READING TEXT -
^^^^^^^^^^^^^^^^
# About Digilite Motherboards



## kg11sgbg (Jun 3, 2012)

Friends,I just want to know that ,how are *Smartlink Network Systems *Products?
I mean their flagship product "*DIGILITE*" series of motherboards.
Are they reliable or are they crap?
I have no intentions buying one,just want to know about it.


----------



## AcceleratorX (Jun 3, 2012)

Those boards are gigabyte designs manufactured using a bit lower quality components. Functional, but you shouldn't use them if you intend to upgrade your PC in the future because I have seen absolutely no BIOS support for these boards.


----------



## saswat23 (Jun 3, 2012)

Yes, they have good low-mid range boards. 
Also Smartlink handle RMA for brands like Intel, MSI, Zotac, Strontium, Digilink, etc.


----------



## d6bmg (Jun 3, 2012)

If possible, just avoid it.


----------



## kg11sgbg (Jun 4, 2012)

Thank you,Friend's : d6bmg;saswat23;AcceleratorX.
In fact,If I intend to buy a budget motherboard (Intel or AMD chipset) it's better to buy "*Biostar*" motherboards.I am using one(TA785GE 128M;Socket AM2+)since 2010(April),and am fully satisfied....


----------



## ArjunKiller (Jun 4, 2012)

Yup biostar is a good company. Also look for Asus and gigabyte.. they are good too..


----------



## saswat23 (Jun 4, 2012)

Yes, for low-mid range Biostar has very good models. Even Gigabyte has some.


----------



## koolent (Jun 4, 2012)

Gigabyte has the best motherboards. Even on high range too.. You must go for  Gigabyte.

Actually Digilite is not worth it..


----------



## AcceleratorX (Jun 4, 2012)

In my experience the hierarchy goes something like this:

low end: Biostar/MSI (also ECS and Foxconn if overclocking is not a concern)
low-mid range: MSI/Gigabyte/Asus
Mid-range: Biostar/ASRock/Gigabyte (Asus and MSI often have feature limitations at this price range)

Beyond mid-range any brand provides decent value for money.
^^^^^^^^^^^^^^^^
MATERIAL -
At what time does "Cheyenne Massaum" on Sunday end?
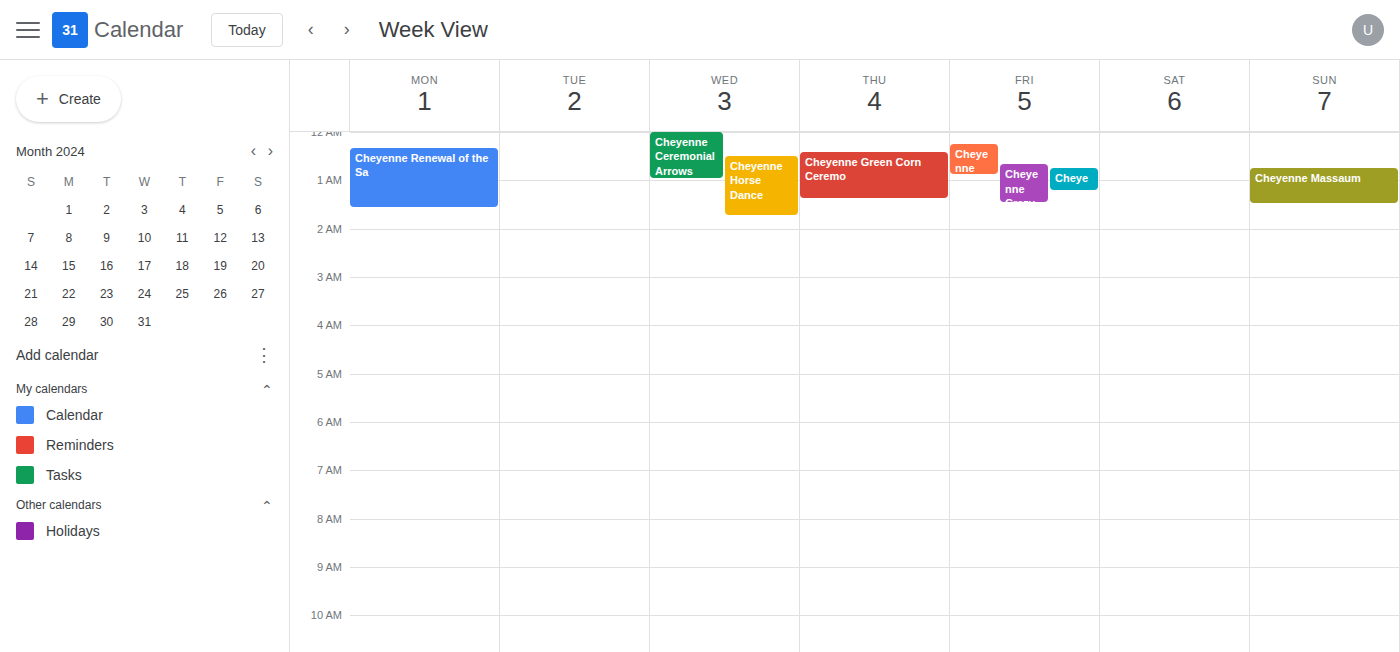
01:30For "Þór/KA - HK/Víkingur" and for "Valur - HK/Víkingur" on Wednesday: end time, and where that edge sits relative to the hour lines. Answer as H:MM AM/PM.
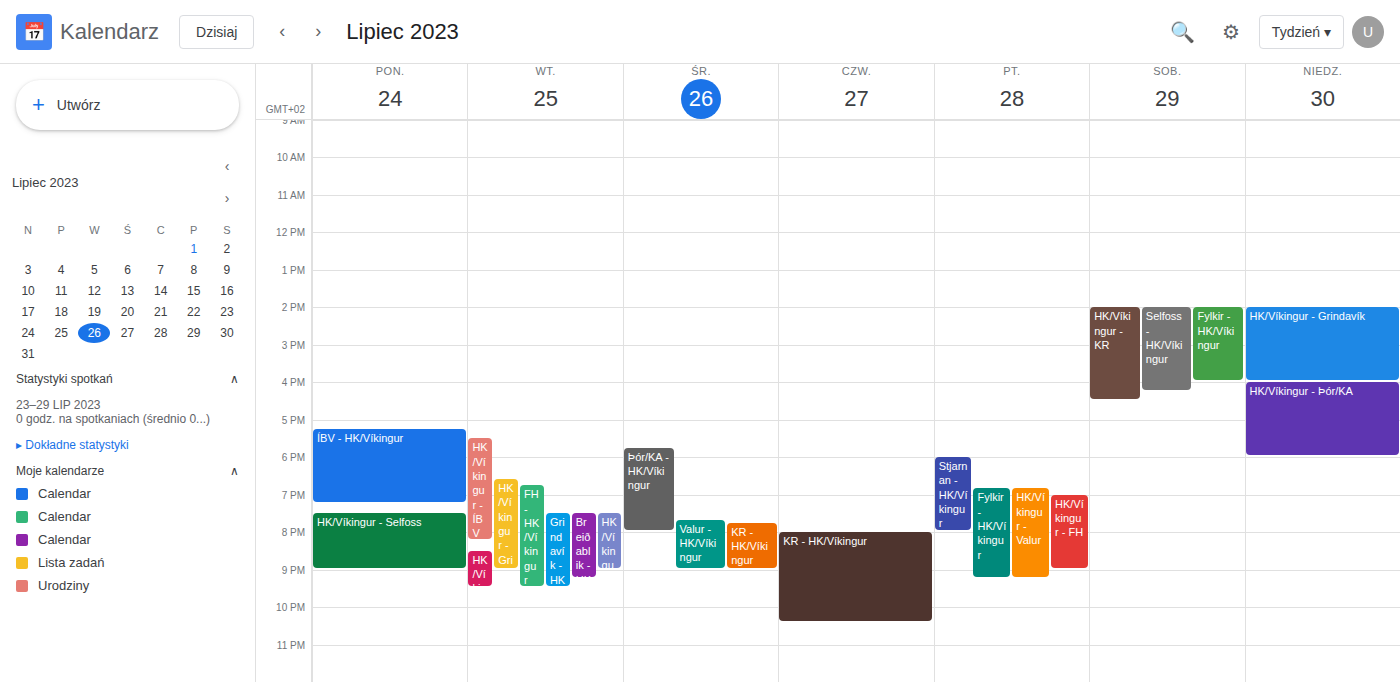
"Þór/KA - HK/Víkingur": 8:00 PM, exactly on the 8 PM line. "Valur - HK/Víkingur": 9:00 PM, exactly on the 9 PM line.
^^^^^^^^^^^^^^^^
DIRECTIONS -
A - Answer these questions about the Digilite motherboard thread:
(i) Whose designs does AcceleratorX say the Digilite boards are?
(ii) Which Biostar board has kg11sgbg been using, and since when?
(iii) In AcceleratorX's ranking, which brands are listed for the "low-mid range"?
B - Go on with the Digilite motherboard thread, adding new posts after the last one.
The listing is separate material and has nothing to do with the Digilite motherboard thread.

THE REPLIES -
A -
(i) Gigabyte's.
(ii) The Biostar TA785GE 128M (Socket AM2+), in use since April 2010.
(iii) MSI, Gigabyte and Asus.

B -
----------



## d6bmg (Jun 4, 2012)

@OP: what is your budget for the new motherboard which you are intend to buy?


----------



## kg11sgbg (Jun 4, 2012)

^In fact I am waiting for , *socket FM2*(Trinity) by AMD.
Budget is <= Rs.5,000/-(Maximum)


----------



## topgear (Jun 5, 2012)

^^ then just wait - every manufacturer will have some good mobo for Trinity Apus based on A85, A75 and A55 chipset with FM2 socket.


----------



## hardtester (Jun 6, 2012)

Hi,
Have been using Digilite motherboard...... for the last 7-8 months. Its H61 chipset and offers features like HDMI/DVI/VGA/8-channel/Gigalan with a good design layout for the board........ Normally plays games with a ATI graphic gig.
AMD based DL-A76MLK is also a very good board.... with 1GB VGA share memory option............ They are offering 2GB VGA share on A55/A75 chipsets also.
Never had issues with service as they give burnt warranty........... and 3 years service by DIGICARE.

Guys go for DIGILITE ... they have very good boards...


----------



## AcceleratorX (Jun 7, 2012)

The boards are OK but like I said I've not seen any decent BIOS support from them. For this reason I wouldn't recommend it.


----------



## hardtester (Jun 7, 2012)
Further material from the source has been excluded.